Your assignment:
Copy the data as given. No line may be skipped.

Data supplied:
□ □ □ □
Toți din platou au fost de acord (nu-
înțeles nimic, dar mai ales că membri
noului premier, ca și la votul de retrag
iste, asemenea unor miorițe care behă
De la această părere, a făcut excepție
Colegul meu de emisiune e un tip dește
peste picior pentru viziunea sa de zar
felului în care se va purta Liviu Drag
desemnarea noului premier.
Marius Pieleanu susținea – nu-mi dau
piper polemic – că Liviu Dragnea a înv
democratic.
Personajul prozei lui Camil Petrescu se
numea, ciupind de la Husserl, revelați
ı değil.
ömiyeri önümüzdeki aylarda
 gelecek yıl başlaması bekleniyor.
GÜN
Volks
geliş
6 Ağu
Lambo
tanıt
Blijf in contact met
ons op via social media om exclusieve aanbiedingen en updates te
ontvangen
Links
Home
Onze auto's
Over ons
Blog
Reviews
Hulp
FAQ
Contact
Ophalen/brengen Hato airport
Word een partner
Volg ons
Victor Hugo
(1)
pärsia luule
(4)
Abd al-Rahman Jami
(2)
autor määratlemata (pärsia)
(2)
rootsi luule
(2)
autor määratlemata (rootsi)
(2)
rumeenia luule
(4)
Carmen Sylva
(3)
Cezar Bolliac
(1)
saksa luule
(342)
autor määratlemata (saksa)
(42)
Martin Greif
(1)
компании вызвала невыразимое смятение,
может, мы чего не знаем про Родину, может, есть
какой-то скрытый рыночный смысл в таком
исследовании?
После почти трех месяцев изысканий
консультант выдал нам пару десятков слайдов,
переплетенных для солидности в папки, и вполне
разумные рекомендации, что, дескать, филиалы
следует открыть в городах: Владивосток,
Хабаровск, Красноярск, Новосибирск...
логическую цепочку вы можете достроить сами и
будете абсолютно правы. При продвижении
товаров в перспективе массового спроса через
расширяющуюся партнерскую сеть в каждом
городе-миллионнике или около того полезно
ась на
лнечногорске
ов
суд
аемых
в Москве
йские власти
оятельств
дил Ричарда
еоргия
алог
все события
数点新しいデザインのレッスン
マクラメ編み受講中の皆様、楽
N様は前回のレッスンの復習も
□ □ □ □
Output:
Toți din platou au fost de acord (nu-
înțeles nimic, dar mai ales că membri
noului premier, ca și la votul de retrag
iste, asemenea unor miorițe care behă
De la această părere, a făcut excepție
Colegul meu de emisiune e un tip dește
peste picior pentru viziunea sa de zar
felului în care se va purta Liviu Drag
desemnarea noului premier.
Marius Pieleanu susținea – nu-mi dau
piper polemic – că Liviu Dragnea a înv
democratic.
Personajul prozei lui Camil Petrescu se
numea, ciupind de la Husserl, revelați
ı değil.
ömiyeri önümüzdeki aylarda
 gelecek yıl başlaması bekleniyor.
GÜN
Volks
geliş
6 Ağu
Lambo
tanıt
Blijf in contact met
ons op via social media om exclusieve aanbiedingen en updates te
ontvangen
Links
Home
Onze auto's
Over ons
Blog
Reviews
Hulp
FAQ
Contact
Ophalen/brengen Hato airport
Word een partner
Volg ons
Victor Hugo
(1)
pärsia luule
(4)
Abd al-Rahman Jami
(2)
autor määratlemata (pärsia)
(2)
rootsi luule
(2)
autor määratlemata (rootsi)
(2)
rumeenia luule
(4)
Carmen Sylva
(3)
Cezar Bolliac
(1)
saksa luule
(342)
autor määratlemata (saksa)
(42)
Martin Greif
(1)
компании вызвала невыразимое смятение,
может, мы чего не знаем про Родину, может, есть
какой-то скрытый рыночный смысл в таком
исследовании?
После почти трех месяцев изысканий
консультант выдал нам пару десятков слайдов,
переплетенных для солидности в папки, и вполне
разумные рекомендации, что, дескать, филиалы
следует открыть в городах: Владивосток,
Хабаровск, Красноярск, Новосибирск...
логическую цепочку вы можете достроить сами и
будете абсолютно правы. При продвижении
товаров в перспективе массового спроса через
расширяющуюся партнерскую сеть в каждом
городе-миллионнике или около того полезно
ась на
лнечногорске
ов
суд
аемых
в Москве
йские власти
оятельств
дил Ричарда
еоргия
алог
все события
数点新しいデザインのレッスン
マクラメ編み受講中の皆様、楽
N様は前回のレッスンの復習も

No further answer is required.